Bateu um inverno rigoroso, o pior da década. E eu não tinha um mísero cobertor digno deste nome. Uma noite, fui jantar no apartamento de uma amiga minha, em um prédio também na Duque, esquina com a Marechal Floriano. Sabedora da situação, até porque ela já tinha passado muito frio na minha humilde morada durante um combate de Eros, me deu um cobertor de primeiro mundo.
Embrulhei o dito cujo em rolo e me fui satisfeito para casa. Era alta madrugada, chovendo. Quando passei na frente do Palácio, o brigadiano que montava guarda me parou, apontando sua arma.
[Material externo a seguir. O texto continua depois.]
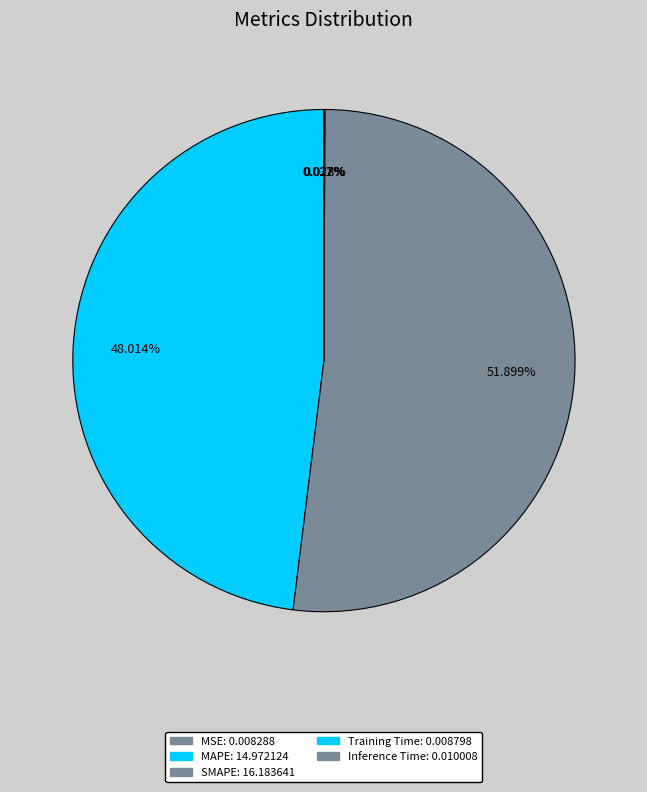

Combined, what portion of the pie is SMAPE and Training Time?

51.9%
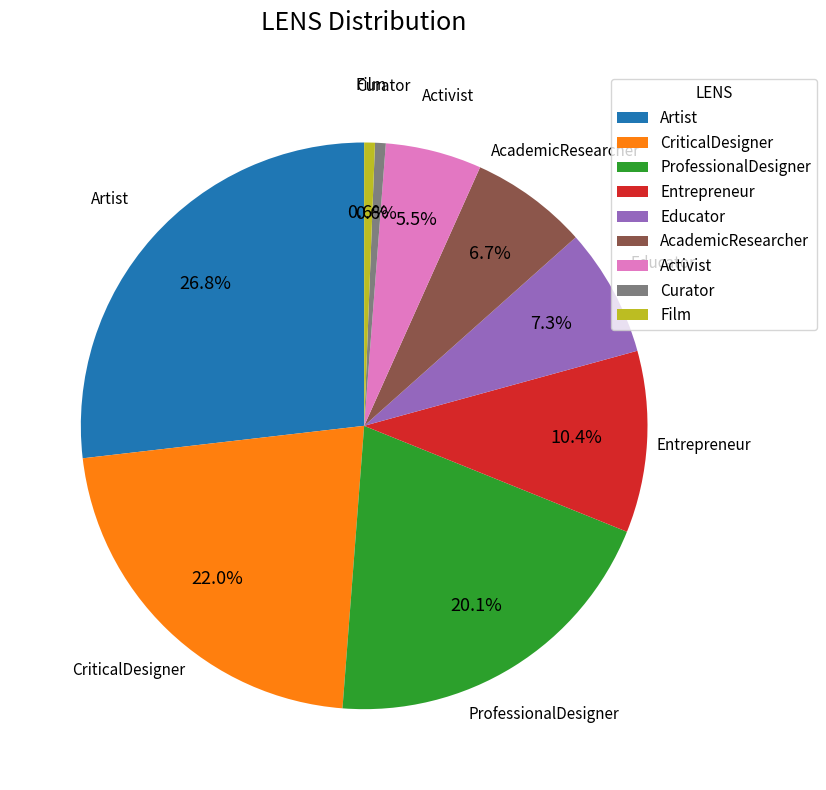

Combined, do ProfessionalDesigner and Curator account for over 50%?

No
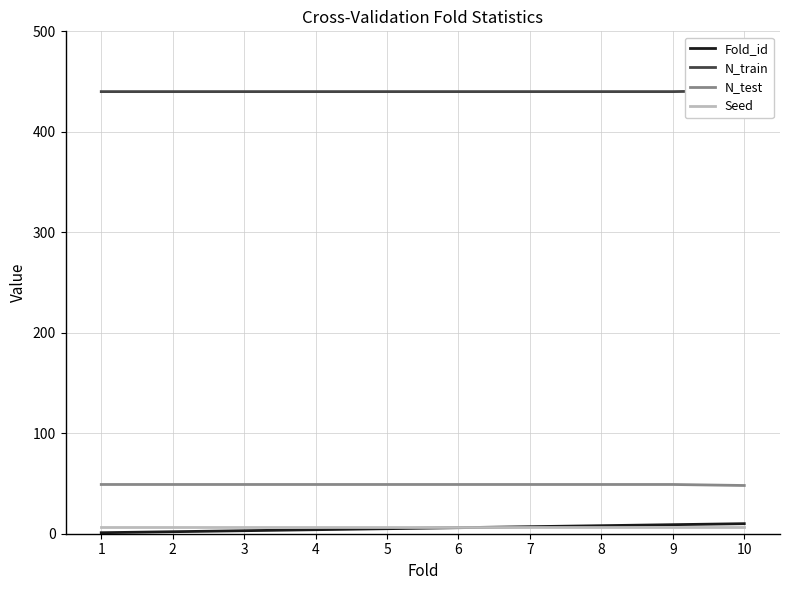

What is the approximate value of Seed at 7?

7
E botou o dedo no cobertor.
– Desenrola!
Ainda tentei argumentar, dobrando o cobertor para mostrar que não tinha nada por dentro.
– Desenrola, já falei!
Certamente achava que o cobertor escondia algum fuzil. E tive que desenrolá-lo na calçada, encharcando meu rico presente por causa de um guardinha metido a besta.
Pra quê? Pra nada, como dizem os versos do poeta pernambucano Ascenso Ferreira sobre as bravatas dos gaúchos (Lá vem os gaúchos em louca cavalgada/Pra que?/Pra nada…).